Configure guardrails
EARLY ACCESSGuardrails detect harmful content in end user messages and control how the agent responds. They are part of the agent configuration.
For broader behavioral planning, see Plan behavioral guidelines.
Filter settings
Each guardrail has three settings:
- Category
- Severity
- Mode
Category
Select the type of content to filter:
- Violence - Violent language or threats.
- Hate - Hate speech or discriminatory content.
- Sexual - Explicit or inappropriate sexual content.
- Self harm - Content promoting self-harm.

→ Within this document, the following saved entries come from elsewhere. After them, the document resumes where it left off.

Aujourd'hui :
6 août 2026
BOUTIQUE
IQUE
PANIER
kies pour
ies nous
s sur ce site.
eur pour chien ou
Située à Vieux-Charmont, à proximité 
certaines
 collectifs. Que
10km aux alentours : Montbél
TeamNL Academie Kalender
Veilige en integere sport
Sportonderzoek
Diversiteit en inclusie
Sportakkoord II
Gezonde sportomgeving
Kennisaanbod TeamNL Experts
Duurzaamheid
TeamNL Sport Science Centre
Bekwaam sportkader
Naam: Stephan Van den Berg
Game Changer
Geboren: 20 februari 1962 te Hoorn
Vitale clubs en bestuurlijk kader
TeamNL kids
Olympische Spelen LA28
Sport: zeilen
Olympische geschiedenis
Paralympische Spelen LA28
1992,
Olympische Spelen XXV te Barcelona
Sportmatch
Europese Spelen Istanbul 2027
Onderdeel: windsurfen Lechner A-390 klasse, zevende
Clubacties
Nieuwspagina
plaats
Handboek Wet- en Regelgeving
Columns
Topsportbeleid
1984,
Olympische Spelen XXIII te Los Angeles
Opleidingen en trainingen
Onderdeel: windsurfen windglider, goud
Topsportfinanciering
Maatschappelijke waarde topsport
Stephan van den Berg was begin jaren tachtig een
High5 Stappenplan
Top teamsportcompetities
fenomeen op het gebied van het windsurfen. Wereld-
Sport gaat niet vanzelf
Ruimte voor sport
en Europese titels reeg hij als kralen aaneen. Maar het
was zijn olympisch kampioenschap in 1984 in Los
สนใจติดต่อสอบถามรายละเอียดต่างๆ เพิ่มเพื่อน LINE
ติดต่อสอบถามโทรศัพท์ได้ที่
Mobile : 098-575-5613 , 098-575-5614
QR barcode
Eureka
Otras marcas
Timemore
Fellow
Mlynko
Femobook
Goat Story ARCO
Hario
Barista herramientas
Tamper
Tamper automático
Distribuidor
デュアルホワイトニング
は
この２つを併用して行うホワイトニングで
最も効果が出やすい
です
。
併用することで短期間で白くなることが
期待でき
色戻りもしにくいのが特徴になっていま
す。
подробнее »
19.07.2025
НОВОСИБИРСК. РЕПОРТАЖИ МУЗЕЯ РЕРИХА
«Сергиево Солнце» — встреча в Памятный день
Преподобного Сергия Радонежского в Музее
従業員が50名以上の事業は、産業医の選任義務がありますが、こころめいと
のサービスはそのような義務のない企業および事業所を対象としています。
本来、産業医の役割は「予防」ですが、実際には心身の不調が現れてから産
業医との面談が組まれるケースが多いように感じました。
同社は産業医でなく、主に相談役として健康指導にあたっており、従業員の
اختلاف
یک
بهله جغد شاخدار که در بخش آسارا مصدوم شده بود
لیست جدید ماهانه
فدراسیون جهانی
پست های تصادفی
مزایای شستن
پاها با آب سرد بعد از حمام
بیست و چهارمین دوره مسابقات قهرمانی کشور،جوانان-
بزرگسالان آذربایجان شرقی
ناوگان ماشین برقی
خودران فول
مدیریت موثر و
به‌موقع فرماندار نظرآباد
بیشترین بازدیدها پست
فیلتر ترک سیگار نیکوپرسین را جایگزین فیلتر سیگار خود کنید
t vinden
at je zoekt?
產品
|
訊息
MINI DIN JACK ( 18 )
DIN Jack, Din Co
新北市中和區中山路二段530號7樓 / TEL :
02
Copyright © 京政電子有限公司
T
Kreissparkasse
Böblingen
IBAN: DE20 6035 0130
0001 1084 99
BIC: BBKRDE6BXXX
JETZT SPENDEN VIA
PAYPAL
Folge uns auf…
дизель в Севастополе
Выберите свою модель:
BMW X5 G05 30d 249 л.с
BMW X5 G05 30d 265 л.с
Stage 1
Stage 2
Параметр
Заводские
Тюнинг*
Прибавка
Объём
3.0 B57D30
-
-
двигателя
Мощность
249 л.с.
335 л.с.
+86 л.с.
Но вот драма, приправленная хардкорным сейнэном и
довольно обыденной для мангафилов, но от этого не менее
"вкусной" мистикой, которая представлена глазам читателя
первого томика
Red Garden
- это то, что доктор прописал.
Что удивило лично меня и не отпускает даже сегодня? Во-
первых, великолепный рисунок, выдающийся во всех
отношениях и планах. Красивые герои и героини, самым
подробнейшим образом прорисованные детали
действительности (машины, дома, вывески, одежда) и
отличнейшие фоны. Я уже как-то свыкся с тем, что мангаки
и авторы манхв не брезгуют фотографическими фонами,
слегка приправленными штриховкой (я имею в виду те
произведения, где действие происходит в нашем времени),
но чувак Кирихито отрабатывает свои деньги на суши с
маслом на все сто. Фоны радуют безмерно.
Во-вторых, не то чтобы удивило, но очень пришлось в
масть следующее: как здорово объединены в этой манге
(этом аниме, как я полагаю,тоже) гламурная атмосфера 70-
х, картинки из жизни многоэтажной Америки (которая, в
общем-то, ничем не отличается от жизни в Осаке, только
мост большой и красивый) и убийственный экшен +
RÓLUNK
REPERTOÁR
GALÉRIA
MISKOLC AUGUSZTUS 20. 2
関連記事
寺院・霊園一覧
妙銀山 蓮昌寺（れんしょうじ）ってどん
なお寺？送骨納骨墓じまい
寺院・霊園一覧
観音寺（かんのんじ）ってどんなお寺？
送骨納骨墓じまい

- Jailbreak shield - Attempts to manipulate the agent or bypass safety guidelines.
Severity
How sensitive the filter is:
| Severity | Description |
|---|---|
| Low | Detects mildly inappropriate language. |
| Medium | Detects moderately harmful language. |
| High | Detects only explicitly harmful language. |
Mode
What the agent does when the filter triggers:
| Mode | Description |
|---|---|
| Annotate | Allows the message through; logs the filter match in analytics. |
| Block | Blocks the message; logs the filter match in analytics. |
| Off | Disables the filter for this category. |
The Jailbreak shield category does not use severity levels. It detects attempts by end users to manipulate the AI agent, such as exploiting flaws, bypassing safety guidelines, or overriding predefined instructions.
To configure guardrails, open the Guardrails section in your agent configuration and set the Category, Mode, and Severity (where applicable) for each filter.